Data extract
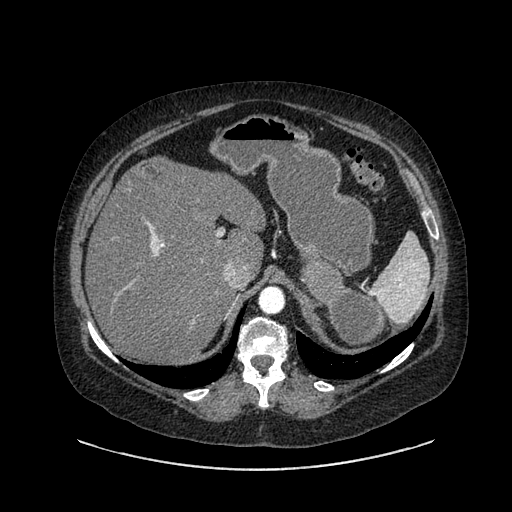
Contrast-enhanced abdominal CT, one axial slice. Position 623 of 769 along the scan axis. Reconstruction kernel SOFT. 120 kVp. Intravenous contrast given. Soft-tissue window (W 400 / L 40 HU). 512 × 512 image matrix, field of view 460 × 460 mm. Female patient, age 61 years. Case-level facts recorded for this patient, not image findings: diagnosis: adrenocortical carcinoma; tumour side: left adrenal; tumour size at pathology: 13 cm.
Annotated regions visible in this slice (semi-automatically segmented with operator editing):
- mass: bounding box [x1, y1, x2, y2] px = [301, 261, 386, 347]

Task prompt
What is wanted is the listing, written out exactly, with each picture removed.

Reply
Contrast-enhanced abdominal CT, one axial slice. Position 623 of 769 along the scan axis. Reconstruction kernel SOFT. 120 kVp. Intravenous contrast given. Soft-tissue window (W 400 / L 40 HU). 512 × 512 image matrix, field of view 460 × 460 mm. Female patient, age 61 years. Case-level facts recorded for this patient, not image findings: diagnosis: adrenocortical carcinoma; tumour side: left adrenal; tumour size at pathology: 13 cm.
Annotated regions visible in this slice (semi-automatically segmented with operator editing):
- mass: bounding box [x1, y1, x2, y2] px = [301, 261, 386, 347]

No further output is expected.